* **EXERCISE OBJECTIVE**: Please give the text lines of all the entries below as a single numbered list, leaving out any blank lines. Keep the pictures out of your answer.

··· INFORMATION ···

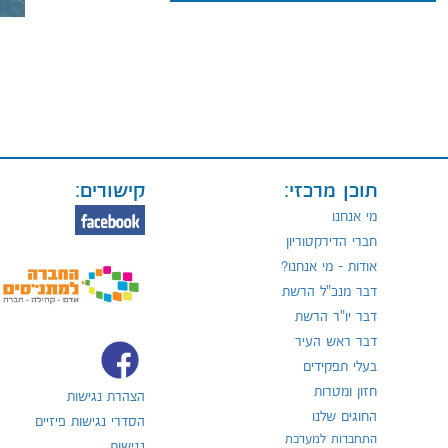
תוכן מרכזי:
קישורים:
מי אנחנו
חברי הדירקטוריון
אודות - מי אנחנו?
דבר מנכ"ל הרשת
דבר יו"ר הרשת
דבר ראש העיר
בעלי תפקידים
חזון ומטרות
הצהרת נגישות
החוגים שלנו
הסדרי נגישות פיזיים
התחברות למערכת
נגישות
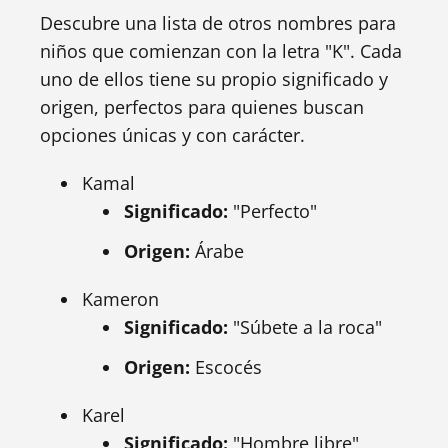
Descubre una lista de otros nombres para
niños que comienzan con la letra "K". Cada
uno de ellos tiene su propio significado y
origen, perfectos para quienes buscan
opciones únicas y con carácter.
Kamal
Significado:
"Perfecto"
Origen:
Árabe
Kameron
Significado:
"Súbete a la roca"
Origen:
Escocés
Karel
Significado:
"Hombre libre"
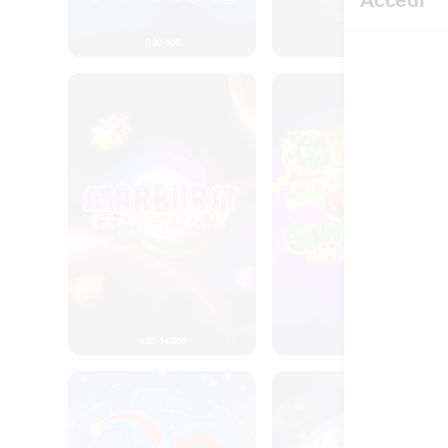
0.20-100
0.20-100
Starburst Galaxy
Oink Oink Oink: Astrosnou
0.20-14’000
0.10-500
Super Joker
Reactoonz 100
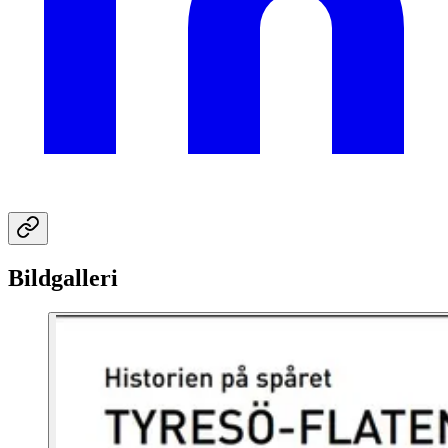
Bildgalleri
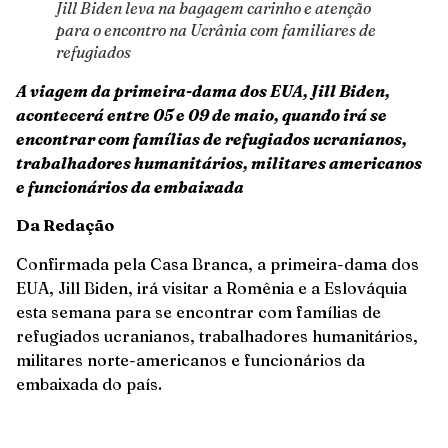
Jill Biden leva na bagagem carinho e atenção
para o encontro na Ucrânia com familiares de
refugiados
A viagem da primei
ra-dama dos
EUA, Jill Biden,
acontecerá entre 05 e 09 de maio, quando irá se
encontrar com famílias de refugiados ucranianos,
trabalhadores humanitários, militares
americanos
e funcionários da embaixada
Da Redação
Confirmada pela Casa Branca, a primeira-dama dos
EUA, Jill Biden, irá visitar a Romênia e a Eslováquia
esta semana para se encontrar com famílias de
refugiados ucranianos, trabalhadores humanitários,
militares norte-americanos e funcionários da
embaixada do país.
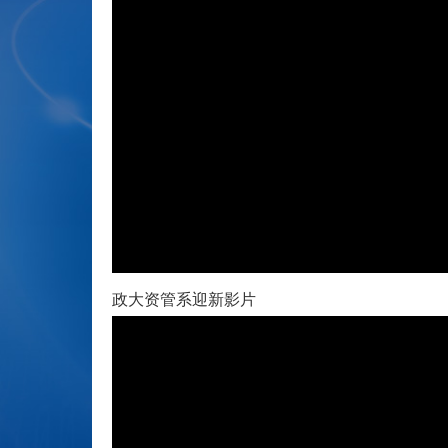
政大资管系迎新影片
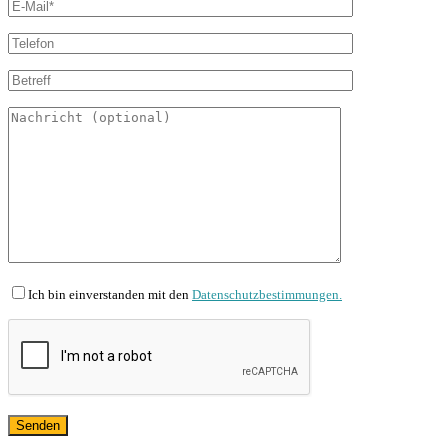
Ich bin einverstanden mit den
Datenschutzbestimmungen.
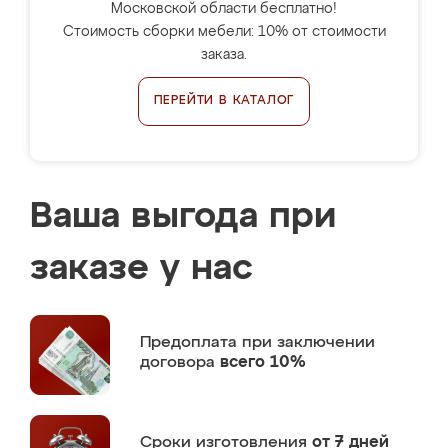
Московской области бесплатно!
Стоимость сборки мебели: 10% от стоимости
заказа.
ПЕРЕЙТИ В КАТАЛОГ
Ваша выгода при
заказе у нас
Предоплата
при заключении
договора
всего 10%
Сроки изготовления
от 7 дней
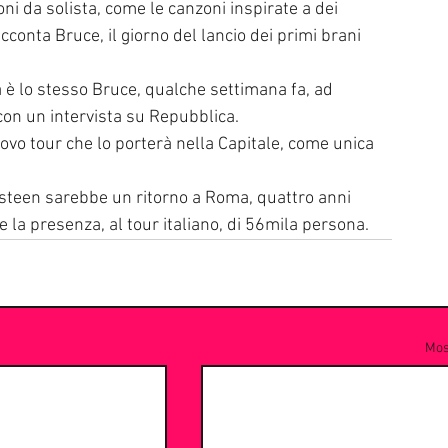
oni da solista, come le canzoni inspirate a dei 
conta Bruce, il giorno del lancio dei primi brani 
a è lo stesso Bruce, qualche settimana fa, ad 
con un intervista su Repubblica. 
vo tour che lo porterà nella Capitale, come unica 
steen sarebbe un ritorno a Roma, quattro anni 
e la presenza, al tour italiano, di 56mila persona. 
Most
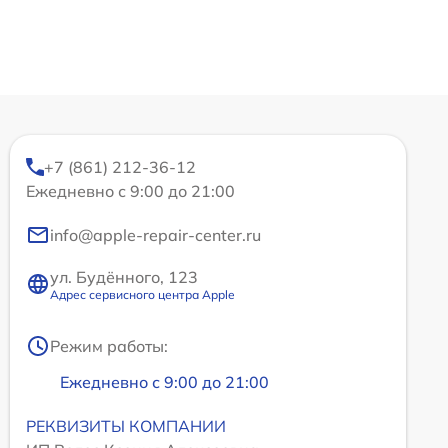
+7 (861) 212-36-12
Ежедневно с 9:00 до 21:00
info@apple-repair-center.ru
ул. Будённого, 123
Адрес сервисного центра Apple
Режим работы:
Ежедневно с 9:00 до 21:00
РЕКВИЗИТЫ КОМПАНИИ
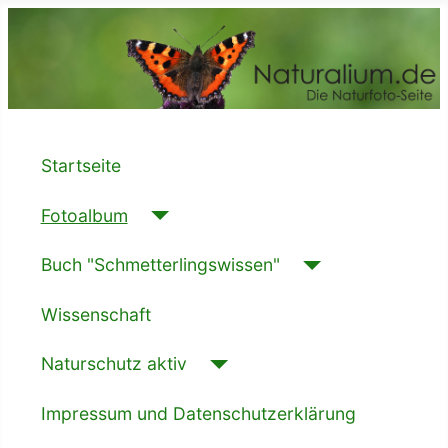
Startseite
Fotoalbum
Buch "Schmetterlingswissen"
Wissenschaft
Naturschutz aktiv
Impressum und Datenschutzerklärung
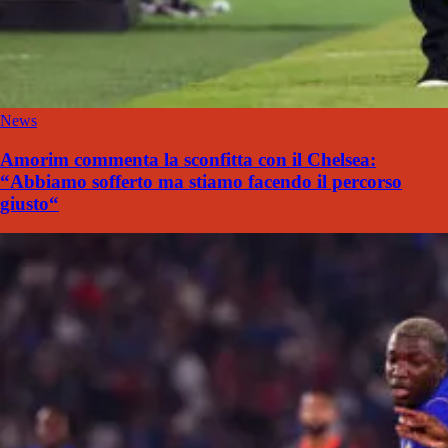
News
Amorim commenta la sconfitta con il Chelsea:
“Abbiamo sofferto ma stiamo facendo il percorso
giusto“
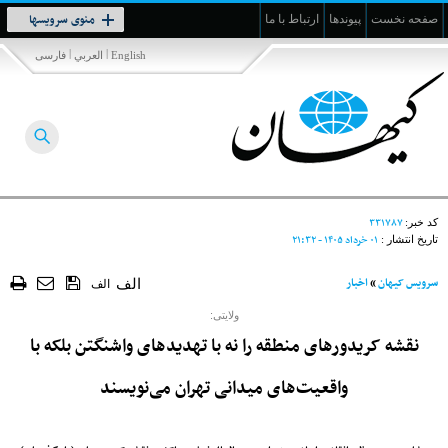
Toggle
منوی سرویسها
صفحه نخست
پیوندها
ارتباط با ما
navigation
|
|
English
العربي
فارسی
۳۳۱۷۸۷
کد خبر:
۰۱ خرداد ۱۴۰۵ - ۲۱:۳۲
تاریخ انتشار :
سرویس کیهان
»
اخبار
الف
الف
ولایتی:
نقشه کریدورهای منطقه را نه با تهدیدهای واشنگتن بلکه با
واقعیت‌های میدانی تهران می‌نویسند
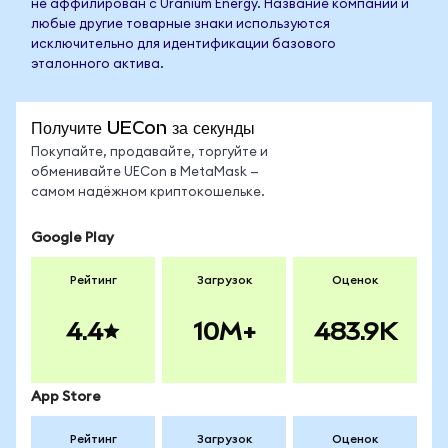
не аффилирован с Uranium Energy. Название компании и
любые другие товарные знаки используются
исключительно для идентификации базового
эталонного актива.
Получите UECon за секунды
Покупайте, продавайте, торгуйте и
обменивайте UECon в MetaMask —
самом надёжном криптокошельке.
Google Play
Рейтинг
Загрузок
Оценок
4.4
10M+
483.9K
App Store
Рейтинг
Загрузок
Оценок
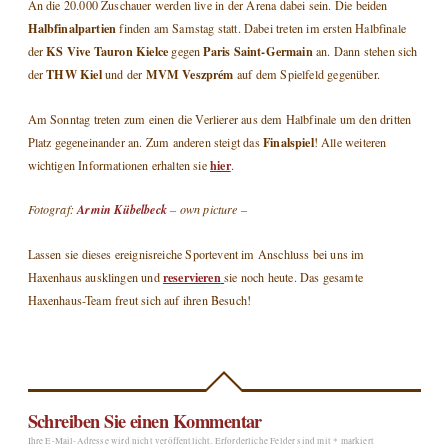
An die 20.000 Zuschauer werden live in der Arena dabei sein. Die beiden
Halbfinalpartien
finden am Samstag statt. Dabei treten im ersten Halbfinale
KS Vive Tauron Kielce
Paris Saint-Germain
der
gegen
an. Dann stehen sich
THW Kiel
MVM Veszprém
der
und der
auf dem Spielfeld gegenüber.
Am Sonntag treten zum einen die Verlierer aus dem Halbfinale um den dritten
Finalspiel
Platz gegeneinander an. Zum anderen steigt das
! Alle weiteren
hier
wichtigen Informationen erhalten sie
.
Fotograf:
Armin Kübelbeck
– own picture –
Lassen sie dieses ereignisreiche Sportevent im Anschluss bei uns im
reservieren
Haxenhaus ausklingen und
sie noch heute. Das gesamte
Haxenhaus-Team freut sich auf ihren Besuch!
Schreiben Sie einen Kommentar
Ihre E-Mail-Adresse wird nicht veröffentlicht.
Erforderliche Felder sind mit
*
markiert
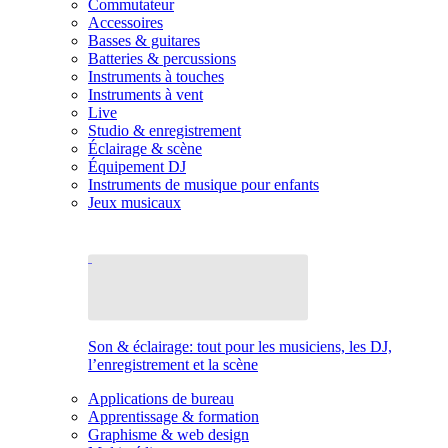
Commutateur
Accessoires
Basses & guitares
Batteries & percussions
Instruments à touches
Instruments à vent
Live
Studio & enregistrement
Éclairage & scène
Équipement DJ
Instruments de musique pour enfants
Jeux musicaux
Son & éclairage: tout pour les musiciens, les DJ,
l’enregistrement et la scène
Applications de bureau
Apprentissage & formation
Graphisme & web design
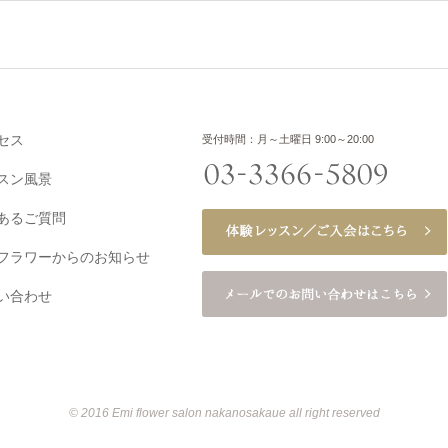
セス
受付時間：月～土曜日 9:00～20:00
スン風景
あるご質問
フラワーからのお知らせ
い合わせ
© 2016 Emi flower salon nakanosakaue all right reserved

···

* **THE ANSWER**:
1. תוכן מרכזי:
2. קישורים:
3. מי אנחנו
4. חברי הדירקטוריון
5. אודות - מי אנחנו?
6. דבר מנכ"ל הרשת
7. דבר יו"ר הרשת
8. דבר ראש העיר
9. בעלי תפקידים
10. חזון ומטרות
11. הצהרת נגישות
12. החוגים שלנו
13. הסדרי נגישות פיזיים
14. התחברות למערכת
15. נגישות
16. Descubre una lista de otros nombres para
17. niños que comienzan con la letra "K". Cada
18. uno de ellos tiene su propio significado y
19. origen, perfectos para quienes buscan
20. opciones únicas y con carácter.
21. Kamal
22. Significado:
23. "Perfecto"
24. Origen:
25. Árabe
26. Kameron
27. Significado:
28. "Súbete a la roca"
29. Origen:
30. Escocés
31. Karel
32. Significado:
33. "Hombre libre"
34. 0.20-100
35. 0.20-100
36. Starburst Galaxy
37. Oink Oink Oink: Astrosnou
38. 0.20-14’000
39. 0.10-500
40. Super Joker
41. Reactoonz 100
42. Bildgalleri
43. Jill Biden leva na bagagem carinho e atenção
44. para o encontro na Ucrânia com familiares de
45. refugiados
46. A viagem da primei
47. ra-dama dos
48. EUA, Jill Biden,
49. acontecerá entre 05 e 09 de maio, quando irá se
50. encontrar com famílias de refugiados ucranianos,
51. trabalhadores humanitários, militares
52. americanos
53. e funcionários da embaixada
54. Da Redação
55. Confirmada pela Casa Branca, a primeira-dama dos
56. EUA, Jill Biden, irá visitar a Romênia e a Eslováquia
57. esta semana para se encontrar com famílias de
58. refugiados ucranianos, trabalhadores humanitários,
59. militares norte-americanos e funcionários da
60. embaixada do país.
61. 政大资管系迎新影片
62. Ich bin einverstanden mit den
63. Datenschutzbestimmungen.
64. Московской области бесплатно!
65. Стоимость сборки мебели: 10% от стоимости
66. заказа.
67. ПЕРЕЙТИ В КАТАЛОГ
68. Ваша выгода при
69. заказе у нас
70. Предоплата
71. при заключении
72. договора
73. всего 10%
74. Сроки изготовления
75. от 7 дней
76. oni da solista, come le canzoni inspirate a dei 
77. conta Bruce, il giorno del lancio dei primi brani 
78. a è lo stesso Bruce, qualche settimana fa, ad 
79. con un intervista su Repubblica. 
80. vo tour che lo porterà nella Capitale, come unica 
81. steen sarebbe un ritorno a Roma, quattro anni 
82. e la presenza, al tour italiano, di 56mila persona. 
83. Most
84. +7 (861) 212-36-12
85. Ежедневно с 9:00 до 21:00
86. info@apple-repair-center.ru
87. ул. Будённого, 123
88. Адрес сервисного центра Apple
89. Режим работы:
90. Ежедневно с 9:00 до 21:00
91. РЕКВИЗИТЫ КОМПАНИИ
92. Startseite
93. Fotoalbum
94. Buch "Schmetterlingswissen"
95. Wissenschaft
96. Naturschutz aktiv
97. Impressum und Datenschutzerklärung
98. News
99. Amorim commenta la sconfitta con il Chelsea:
100. “Abbiamo sofferto ma stiamo facendo il percorso
101. giusto“
102. Toggle
103. منوی سرویسها
104. صفحه نخست
105. پیوندها
106. ارتباط با ما
107. navigation
108. |
109. |
110. English
111. العربي
112. فارسی
113. ۳۳۱۷۸۷
114. کد خبر:
115. ۰۱ خرداد ۱۴۰۵ - ۲۱:۳۲
116. تاریخ انتشار :
117. سرویس کیهان
118. »
119. اخبار
120. الف
121. الف
122. ولایتی:
123. نقشه کریدورهای منطقه را نه با تهدیدهای واشنگتن بلکه با
124. واقعیت‌های میدانی تهران می‌نویسند
125. не аффилирован с Uranium Energy. Название компании и
126. любые другие товарные знаки используются
127. исключительно для идентификации базового
128. эталонного актива.
129. Получите UECon за секунды
130. Покупайте, продавайте, торгуйте и
131. обменивайте UECon в MetaMask —
132. самом надёжном криптокошельке.
133. Google Play
134. Рейтинг
135. Загрузок
136. Оценок
137. 4.4
138. 10M+
139. 483.9K
140. App Store
141. Рейтинг
142. Загрузок
143. Оценок
144. An die 20.000 Zuschauer werden live in der Arena dabei sein. Die beiden
145. Halbfinalpartien
146. finden am Samstag statt. Dabei treten im ersten Halbfinale
147. KS Vive Tauron Kielce
148. Paris Saint-Germain
149. der
150. gegen
151. an. Dann stehen sich
152. THW Kiel
153. MVM Veszprém
154. der
155. und der
156. auf dem Spielfeld gegenüber.
157. Am Sonntag treten zum einen die Verlierer aus dem Halbfinale um den dritten
158. Finalspiel
159. Platz gegeneinander an. Zum anderen steigt das
160. ! Alle weiteren
161. hier
162. wichtigen Informationen erhalten sie
163. .
164. Fotograf:
165. Armin Kübelbeck
166. – own picture –
167. Lassen sie dieses ereignisreiche Sportevent im Anschluss bei uns im
168. reservieren
169. Haxenhaus ausklingen und
170. sie noch heute. Das gesamte
171. Haxenhaus-Team freut sich auf ihren Besuch!
172. Schreiben Sie einen Kommentar
173. Ihre E-Mail-Adresse wird nicht veröffentlicht.
174. Erforderliche Felder sind mit
175. *
176. markiert
177. Commutateur
178. Accessoires
179. Basses & guitares
180. Batteries & percussions
181. Instruments à touches
182. Instruments à vent
183. Live
184. Studio & enregistrement
185. Éclairage & scène
186. Équipement DJ
187. Instruments de musique pour enfants
188. Jeux musicaux
189. Son & éclairage: tout pour les musiciens, les DJ,
190. l’enregistrement et la scène
191. Applications de bureau
192. Apprentissage & formation
193. Graphisme & web design
194. セス
195. 受付時間：月～土曜日 9:00～20:00
196. スン風景
197. あるご質問
198. フラワーからのお知らせ
199. い合わせ
200. © 2016 Emi flower salon nakanosakaue all right reserved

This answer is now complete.